The college singing-group comedy “Pitch Perfect” isn’t dumb, but Kendrick’s participation implies that it might also be smart. And sometimes it is. She plays Becca, a reasonably cool freshman who aspires to be a record producer. (At the moment her thing, musically, is the layered mash-up.) Becca does grunt work at the college radio station and reluctantly auditions for a prim, vaguely sexed-up a cappella outfit. They perform in flight-attendant getups and chirp their way through pre-millennial hits such as Ace of Base’s “The Sign.” In this world, they’re traditionalists. The producer in Becca knows the only way to win nationals is to throw the audience, judges, and dourly catty color commentators — Elizabeth Banks and John Michael Higgins — a curveball.

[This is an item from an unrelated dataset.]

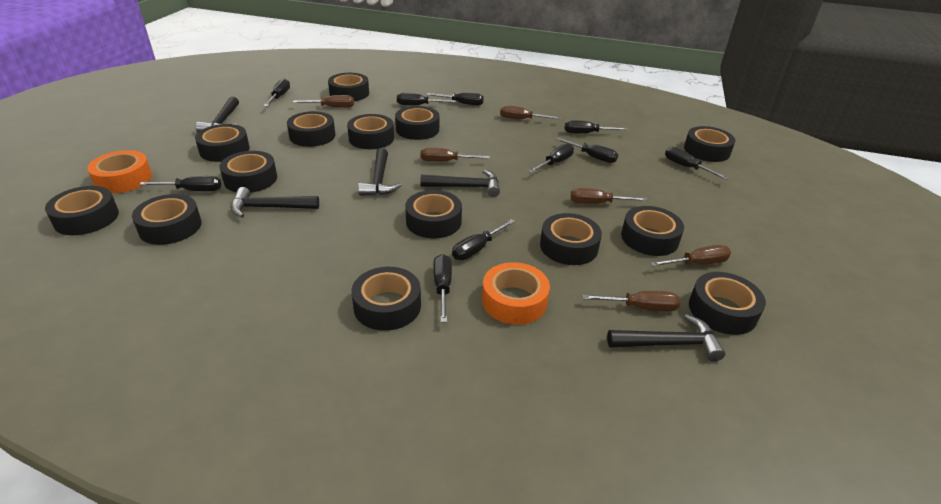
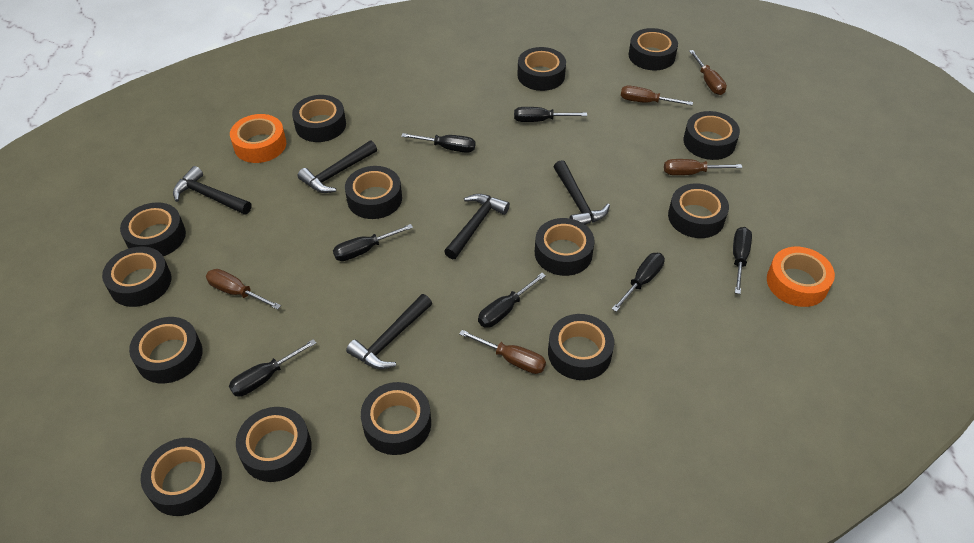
black screwdriver: 10 -> 7
brown screwdriver: 6 -> 5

The movie is based on Mickey Rapkin’s book about the a cappella universe, and it nails the music-nerd obsessiveness, the gravitational pull of some singers’ obnoxious talent, and the fact that the most beautiful a cappella comes not from the solo singer but from the harmonies’ wall of sound. For its comedy, “Pitch Perfect” rubs its showy personalities together. The rest of the cast includes Anna Camp, Brittany Snow, Adam DeVine, Ester Dean, and the disarmingly adorable Skylar Astin, the boy in the rival group who gets close to Becca by showing her “The Breakfast Club.”

The throwaway lines in Kay Cannon’s script are so many and so expertly deployed that you basically spend the whole movie digging through the trash. Mostly, “Pitch Perfect” leans hard on the lawlessness of the stout Australian Rebel Wilson, who plays a character called Fat Amy and has yet to find a movie that requires her to pick a character and stay in it. Her broadness and the way it’s used points to where all comedies starring women seem forced to go: the bathroom. I don’t object to the two scenes of projectile vomit here. They’re funny. But once one character falls into a lake of it and commences making the equivalent of snow angels, you fear that the movies have learned the wrong lesson from “Bridesmaids.”

For her part, Kendrick manages to be absent when the vomiting happens. She can make a lot of things legitimate, but she doesn’t even bother with that.